Irving Penn, l'oeil de la mode

25/09/2017

 

On dit souvent qu’une oeuvre d’art peut être intéressante même si elle ne répond pas à certains critères de beauté. Mais ce n’est pas pour autant qu’il nous faut totalement mépriser l’esthétique. Irving Penn, dont l’oeuvre est exposé au Grand Palais du 21 Septembre 2017 au 29 Janvier 2018 rassemble tous les éléments nécessaires pour faire des clichés resplendissants de beauté. C’est un amoureux des formes, de la lumière, des drapés, du contraste entre des noirs profonds et des blancs brillants, et de la manière dont tous ces éléments peuvent se combiner. Un assortiment de femmes plus belles les unes que les autres, de grands chapeaux à la mode des années cinquante et des vêtements de haute couture, oui, mais ce n’est pas tout. Rien n’est laissé au hasard sous l’oeil de lynx du photographe, qui nous livre des clichés très réfléchis en matière de composition. Il joue avec les formes des visages et des accessoires pour nous apporter des photographies en noir et blanc fabuleuses. 

 

Irving Penn, immense photographe de mode qui a travaillé 66 ans chez Vogue, est aussi un portraitiste hors pair à travers le monde. Il a immortalisé nombre de personnalités différentes, de Marcel Duchamp aux habitants de Cuzco en passant par de typiques travailleurs londoniens et new-yorkais.

 

Au fil des années, une distance s’instaure néanmoins avec le monde de la mode, et Penn apporte une vision nouvelle, plus personnelle, à la cigarette et au nu, notamment. Il aborde ses sujets d’une autre manière, plus abstraite et avec plus de recul.

 

Les cigarettes sont une série très particulière. On devine la haine du photographe pour le tabac, mais paradoxalement, ces mégots ont quelque chose d’étrangement vivant. 

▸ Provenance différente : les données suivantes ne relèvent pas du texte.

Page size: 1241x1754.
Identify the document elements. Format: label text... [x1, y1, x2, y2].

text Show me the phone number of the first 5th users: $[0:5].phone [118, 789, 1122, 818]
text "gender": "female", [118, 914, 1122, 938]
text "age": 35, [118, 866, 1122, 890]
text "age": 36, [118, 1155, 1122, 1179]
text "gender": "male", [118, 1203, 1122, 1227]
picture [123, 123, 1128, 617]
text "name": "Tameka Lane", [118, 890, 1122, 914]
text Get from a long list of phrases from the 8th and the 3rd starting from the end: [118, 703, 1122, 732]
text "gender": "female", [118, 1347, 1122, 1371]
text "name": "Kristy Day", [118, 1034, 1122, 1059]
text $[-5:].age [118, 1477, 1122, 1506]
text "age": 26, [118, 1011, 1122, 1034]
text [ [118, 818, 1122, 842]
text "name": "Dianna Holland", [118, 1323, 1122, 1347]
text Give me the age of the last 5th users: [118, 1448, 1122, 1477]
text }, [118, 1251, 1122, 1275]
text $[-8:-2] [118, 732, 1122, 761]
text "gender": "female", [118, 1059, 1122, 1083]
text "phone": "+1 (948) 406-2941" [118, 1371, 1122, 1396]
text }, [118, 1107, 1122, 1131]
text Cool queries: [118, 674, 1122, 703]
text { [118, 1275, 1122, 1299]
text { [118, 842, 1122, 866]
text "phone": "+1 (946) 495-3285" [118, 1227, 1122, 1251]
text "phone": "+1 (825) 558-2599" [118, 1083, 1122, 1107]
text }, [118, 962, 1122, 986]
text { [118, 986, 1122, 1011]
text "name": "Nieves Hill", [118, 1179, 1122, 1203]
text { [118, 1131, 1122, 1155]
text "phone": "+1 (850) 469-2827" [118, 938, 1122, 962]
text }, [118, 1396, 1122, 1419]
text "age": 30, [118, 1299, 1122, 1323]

Les papiers fripés font penser à de la peau, dont les étranges écritures délavées pourraient être des tatouages. Ces clichés de mégots agrandis prennent l’aspect de souches d’arbre et les bouts de tabac noirci qui dépassent des petits rouleaux de papier évoquent les pattes crochues d’insectes non identifiés. Mis côte à côte, ce sont des objets anthropomorphiques, pouvant représenter les cinq doigts d’une main consumée. 

La notion de la vie entre en jeu: la consomption de la cigarette, ou de celle du fumeur… Irving Penn accorde une deuxième vie à ces cigarettes en faisant ces clichés, chose qu’il ne peut malheureusement pas faire avec ses amis détrônés par le cancer.

 

Une exposition passionnante, diversifiée, un bonheur pour la rétine. A ne louper sous aucun prétexte.

 

 


Le grand Léonard

17/08/2017

 

C'est un portrait hors du commun qui m'a saisie ici, le portrait d'un vieillard. Je me suis rendue à l'exposition Léonard de Vinci, à la Bibliothèque Royale deTurin. Dans une salle sombre et à l'acoustique sourde, l'autoportrait du maître, daté de 1490, m'a sauté au visage.

 

La première chose qui m'a surprise a été la fusion que le papier a réalisé avec le dessin au cours des siècles. Les traits fins, rougeâtres et fébriles de la sanguine se sont enfouis dans le papier qui s'est couvert progressivement d'une multitude de petites taches brunes, comme si le papier avait, lui aussi, son mot à dire. Ce processus m'a rappelé les taches de vieillesse qui ornent la peau des personnes agées, ainsi que les miroirs qui se voilent de petites taches noires au fil des années, semblables à des grains de beauté.

 

On assiste alors à deux vieillesses : celle qui est représentée et celle à laquelle on assiste visuellement. Je ne peux m'empêcher de les comparer. Quel rôle joue l'âge du papier à côté de celui du vieillard ? Quand est-ce que l'âge du papier a-t-il dépassé celui de l'être représenté ? Que représente cet âge par rapport au temps nécessaire à la réalisation de ce dessin ? Quel aspect aura la feuille quand j'aurai atteint l'âge que de Vinci avait en 1490 ? Est ce que le dessin disparaîtra complètement sous les traces laissées par le temps ?

 

Après ces premières questions relatives au temps, je parviens à mieux me concentrer sur le portrait lui-même, un viel homme au regard perdu dans le lointain. On suppose un moment de profonde médiation, de questionnements, et d'anxiété aussi, peut-être. Il a cette expression que revêtent les gens qui pensent, leur regard étant à la fois perdu au loin et au fin fond d'eux-mêmes. Le fait que ce portrait n'occupe qu'un septième de la feuille environ, laisse l'espace restant à la libre circulation de ses pensées.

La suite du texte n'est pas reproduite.